Microbiota-induced tissue signals regulate ILC3-mediated antigen presentation
F. Lehmann, Nicole von Burg, Robert Ivánek, Claudia Teufel, Edit Horváth, Annick Peter, Gleb Turchinovich, Daniel Staehli, Tobias Eichlisberger, Mercedes Gomez de Agüero, Mairene Coto‐Llerena, Michaela Prchal‐Murphy, Veronika Sexl, Mohamed Bentires‐Alj, Christoph Mueller, Daniela Finke
Abstract
Abstract Although group 3 innate lymphoid cells (ILC3s) are efficient inducers of T cell responses in the spleen, they fail to induce CD4 + T cell proliferation in the gut. The signals regulating ILC3-T cell responses remain unknown.

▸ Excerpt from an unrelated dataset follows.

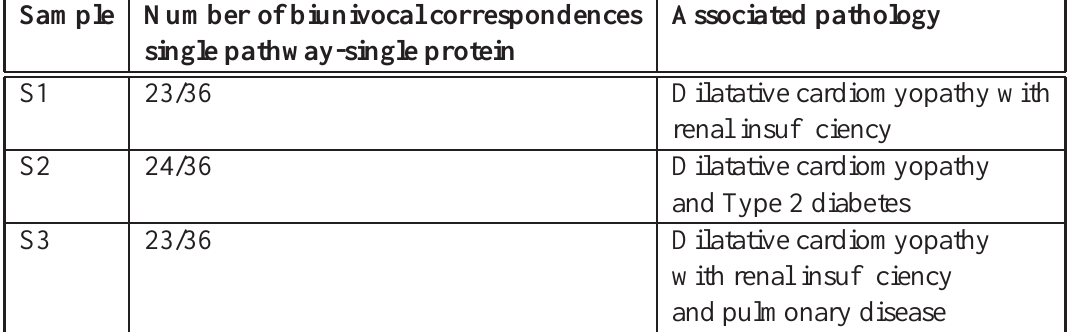
Table 1: The table outlines for each sample the relative number of pathways in which a single dysregulated protein is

Here, we show that transcripts associated with MHC II antigen presentation are down-modulated in intestinal natural cytotoxicity receptor (NCR) − ILC3s. Further data implicate microbiota-induced IL-23 as a crucial signal for reversible silencing of MHC II in ILC3s, thereby reducing the capacity of ILC3s to present antigen to T cells in the intestinal mucosa. Moreover, IL-23-mediated MHC II suppression is dependent on mTORC1 and STAT3 phosphorylation in NCR − ILC3s. By contrast, splenic interferon-γ induces MHC II expression and CD4 + T cell stimulation by NCR − ILC3s. Our results thus identify biological circuits for tissue-specific regulation of ILC3-dependent T cell responses. These pathways may have implications for inducing or silencing T cell responses in human diseases.